Santiago Abascal, leader of the far-right party Vox (Credit Image: © Ricardo Rubio/Contacto via ZUMA Press)

The results were also similar in the big cities: in Madrid, where the Socialist Party has struggled since 2015, the right won an absolute majority at both city and regional level. Victories also arrived in Valencia, Valladolid, Palma de Mallorca and Seville, which the Socialist Party counted on keeping (Andalusia is historically a pool of votes for the left). The exception is Barcelona: in Catalonia the Popular Party has been of little relevance for some time, but here too Sánchez’s candidate did not win: Xavier Trias of the centre-right independence party Junts was the most voted, ahead of the socialist Jaume Collboni and the outgoing mayor Ada Colau, supported by Unidas Podemos. In the Basque Country we note the affirmation of the autonomists of Bildu.
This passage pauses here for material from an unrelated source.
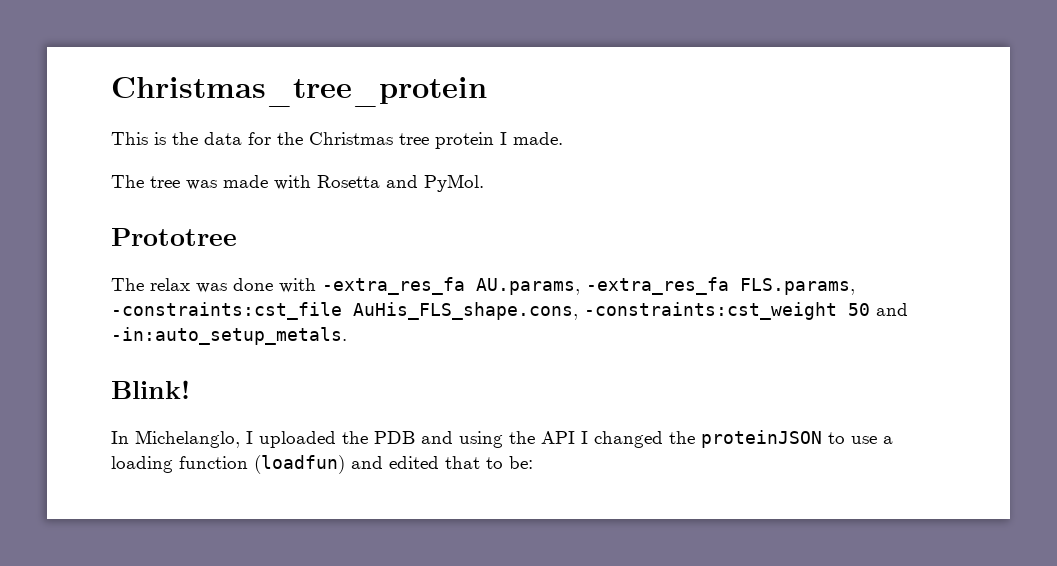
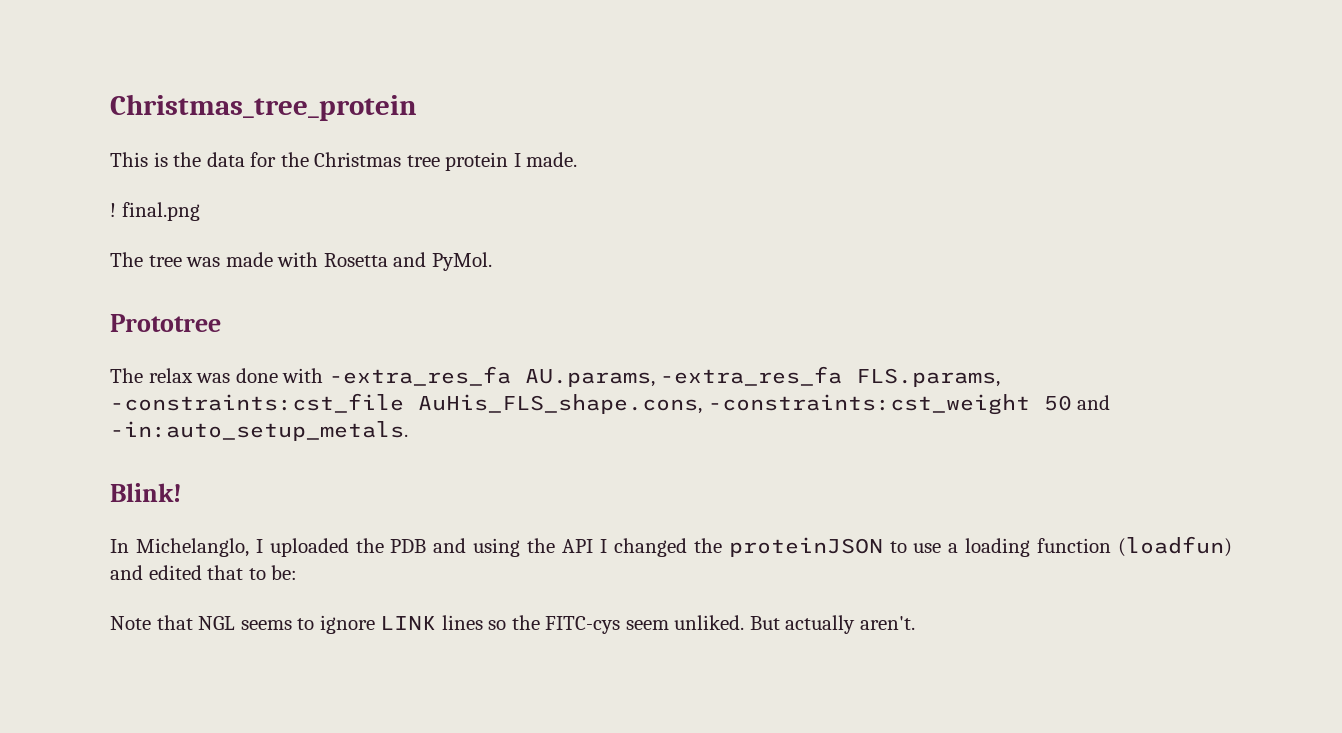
(563, 138) none -> [110,202,200,221] // ! final.png
(533, 462) none -> [110,615,916,634] // Note that NGL seems to ignore LINK lines so the FITC-cys seem unliked. But actually aren't.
Alberto Núñez Feijóo celebrated the victory of the Popular party in Madrid: “Spain has begun a new political cycle, my time will come soon, if the Spaniards want it”. The Socialists have a few months left to reverse the trend, also focusing on a possible mobilization of left-wing voters to prevent Vox’s far-right, which entered Parliament for the first time in 2019, from entering the national government. Vox got just over 7 percent of the vote nationwide.